Summary:

Ambri’s low cost power grid battery is getting ready for commercialization, which could pair economic energy storage with wind and solar farms.

Manufacturing equipment at Ambri's prototype plant.

A new kind of battery for the power grid, made from liquid metal and developed at MIT, is getting ever closer to plugging into the power grid. On Wednesday, four-year-old battery company Ambri announced that it’s raised a Series C round of $35 million in equity to help it push toward getting its batteries into the hands of its first power company customers. Ambri officially cut the ribbon on its first ever battery manufacturing factory in Marlborough, Massachusetts late last year.

Ambri’s battery uses molten salt sandwiched between two layers of liquid metal. The company is the brainchild of MIT Professor Don Sadoway and the idea was to create a battery that uses super low-cost materials but is stable and scalable enough to enable economical grid storage and renewable energy storage applications. The battery is a third the cost of a comparable lithium ion battery, lasts far longer than lithium ion batteries, and is easier to manufacturer and assemble (so cheap to make and install).

New investors in Ambri’s round include Swiss insurance company Building Insurance Bern (GVB), and KLP Enterprises, the family office of Karen Pritzker and Michael Vlock (Pritzker is the heir to the Hyatt hotel chain and industrial conglomerate Marmon, and Vlock is her husband). The new investors represent the changing face of the types of investors that are willing to back next-generation energy technologies: fewer venture capitalists and Silicon Valley types, and more family offices, multinational investors that are focused on climate change issues, as well as corporate investors.

Ambris’ previous investors — Khosla Ventures, Bill Gates and oil company Total — all participated in the round. Khosla Venture’s Andrew Chung has been supporting Ambri from the very beginning, and early on gave Professor Sadoway a $100,000 grant (that was back when Chung was with another firm called Lightspeed).
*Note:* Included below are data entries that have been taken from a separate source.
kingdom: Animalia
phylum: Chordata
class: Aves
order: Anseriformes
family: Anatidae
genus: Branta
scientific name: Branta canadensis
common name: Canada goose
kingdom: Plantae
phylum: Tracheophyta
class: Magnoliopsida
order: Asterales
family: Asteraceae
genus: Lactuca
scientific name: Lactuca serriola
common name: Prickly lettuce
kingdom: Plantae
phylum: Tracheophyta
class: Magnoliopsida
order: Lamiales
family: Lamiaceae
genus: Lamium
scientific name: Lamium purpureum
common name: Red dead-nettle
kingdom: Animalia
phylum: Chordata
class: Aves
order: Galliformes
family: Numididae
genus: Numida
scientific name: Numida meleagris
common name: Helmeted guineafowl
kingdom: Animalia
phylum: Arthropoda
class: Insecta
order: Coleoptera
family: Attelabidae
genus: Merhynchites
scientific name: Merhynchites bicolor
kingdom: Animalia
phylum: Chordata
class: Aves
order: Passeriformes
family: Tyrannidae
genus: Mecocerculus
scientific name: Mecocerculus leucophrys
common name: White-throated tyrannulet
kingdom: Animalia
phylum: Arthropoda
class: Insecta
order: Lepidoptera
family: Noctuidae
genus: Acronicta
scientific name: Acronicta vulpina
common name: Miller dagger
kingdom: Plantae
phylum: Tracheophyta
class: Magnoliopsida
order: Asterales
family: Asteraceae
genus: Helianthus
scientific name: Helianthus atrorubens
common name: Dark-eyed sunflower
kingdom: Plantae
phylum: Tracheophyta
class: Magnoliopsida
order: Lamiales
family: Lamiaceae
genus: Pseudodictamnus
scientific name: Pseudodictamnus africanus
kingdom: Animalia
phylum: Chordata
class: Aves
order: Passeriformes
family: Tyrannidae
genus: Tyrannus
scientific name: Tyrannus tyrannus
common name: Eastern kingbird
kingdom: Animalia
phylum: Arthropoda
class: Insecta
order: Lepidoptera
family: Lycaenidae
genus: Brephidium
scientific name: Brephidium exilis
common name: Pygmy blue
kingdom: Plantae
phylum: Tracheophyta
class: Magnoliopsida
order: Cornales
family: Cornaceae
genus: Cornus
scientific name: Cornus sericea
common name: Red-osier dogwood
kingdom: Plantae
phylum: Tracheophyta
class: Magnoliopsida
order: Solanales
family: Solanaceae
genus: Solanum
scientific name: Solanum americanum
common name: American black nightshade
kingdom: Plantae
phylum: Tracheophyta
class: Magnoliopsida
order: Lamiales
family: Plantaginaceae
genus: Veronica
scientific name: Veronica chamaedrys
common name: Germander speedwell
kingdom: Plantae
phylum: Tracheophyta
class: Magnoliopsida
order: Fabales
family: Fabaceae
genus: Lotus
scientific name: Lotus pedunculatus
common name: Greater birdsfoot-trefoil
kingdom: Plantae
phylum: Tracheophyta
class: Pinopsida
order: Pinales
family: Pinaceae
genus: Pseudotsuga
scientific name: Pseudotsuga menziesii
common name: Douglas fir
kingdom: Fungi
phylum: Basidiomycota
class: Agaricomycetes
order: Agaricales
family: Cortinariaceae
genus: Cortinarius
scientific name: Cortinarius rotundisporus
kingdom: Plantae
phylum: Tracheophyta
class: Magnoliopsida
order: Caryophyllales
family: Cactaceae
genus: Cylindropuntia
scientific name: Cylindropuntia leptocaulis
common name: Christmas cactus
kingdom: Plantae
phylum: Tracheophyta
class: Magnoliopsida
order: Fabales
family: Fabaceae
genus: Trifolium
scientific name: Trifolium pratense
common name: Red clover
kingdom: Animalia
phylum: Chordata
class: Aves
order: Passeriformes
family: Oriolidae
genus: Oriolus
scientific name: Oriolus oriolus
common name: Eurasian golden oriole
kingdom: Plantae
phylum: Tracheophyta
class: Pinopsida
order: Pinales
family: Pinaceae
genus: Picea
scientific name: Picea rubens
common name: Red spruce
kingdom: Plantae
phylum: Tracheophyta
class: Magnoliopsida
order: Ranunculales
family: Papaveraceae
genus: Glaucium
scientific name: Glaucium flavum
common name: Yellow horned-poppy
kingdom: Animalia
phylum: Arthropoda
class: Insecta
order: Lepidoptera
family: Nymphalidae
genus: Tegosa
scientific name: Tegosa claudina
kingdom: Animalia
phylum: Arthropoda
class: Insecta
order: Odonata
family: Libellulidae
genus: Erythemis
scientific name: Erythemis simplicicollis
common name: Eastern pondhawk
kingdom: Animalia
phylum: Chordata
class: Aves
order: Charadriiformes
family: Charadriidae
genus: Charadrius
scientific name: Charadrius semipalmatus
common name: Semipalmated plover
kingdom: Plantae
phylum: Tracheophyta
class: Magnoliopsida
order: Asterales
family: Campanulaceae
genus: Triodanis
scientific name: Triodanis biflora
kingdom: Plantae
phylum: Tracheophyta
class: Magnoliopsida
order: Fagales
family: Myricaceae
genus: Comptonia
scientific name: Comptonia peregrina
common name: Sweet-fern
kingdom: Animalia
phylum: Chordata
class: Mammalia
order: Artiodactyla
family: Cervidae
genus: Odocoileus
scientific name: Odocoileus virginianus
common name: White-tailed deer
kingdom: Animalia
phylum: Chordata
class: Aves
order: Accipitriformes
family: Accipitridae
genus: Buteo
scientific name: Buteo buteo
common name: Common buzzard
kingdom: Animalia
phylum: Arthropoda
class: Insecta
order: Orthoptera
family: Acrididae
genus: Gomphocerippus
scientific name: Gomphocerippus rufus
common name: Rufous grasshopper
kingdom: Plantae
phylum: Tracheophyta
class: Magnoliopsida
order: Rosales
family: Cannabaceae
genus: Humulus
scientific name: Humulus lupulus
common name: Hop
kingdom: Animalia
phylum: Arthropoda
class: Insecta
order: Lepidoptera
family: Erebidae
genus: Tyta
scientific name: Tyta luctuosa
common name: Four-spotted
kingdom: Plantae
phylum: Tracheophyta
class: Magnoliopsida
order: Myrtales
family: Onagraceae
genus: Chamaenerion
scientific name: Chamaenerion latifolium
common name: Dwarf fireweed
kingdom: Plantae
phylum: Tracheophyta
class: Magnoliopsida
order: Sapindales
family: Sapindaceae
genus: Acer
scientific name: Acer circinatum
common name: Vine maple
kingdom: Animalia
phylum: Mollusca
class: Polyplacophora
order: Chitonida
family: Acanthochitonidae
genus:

Ambri will use the new funds to build out its initial factory and deliver batteries to its first customers, including to a wind farm in Hawaii built by First Wind, and to a military base on Cape Cod. These first customers will get prototype batteries, which will be delivered this year and in 2015. Ambri won’t build a full scale commercial battery factory until 2015.

To date Ambri has raised $50 million in equity, which is a relatively small amount for a battery manufacturer. Ambri has also gotten grants from the Office of Naval Research, and the Massachusetts Clean Energy Center. MIT campus research received a Department of Energy’s ARPA-E program grant to work on the Ambri tech early on.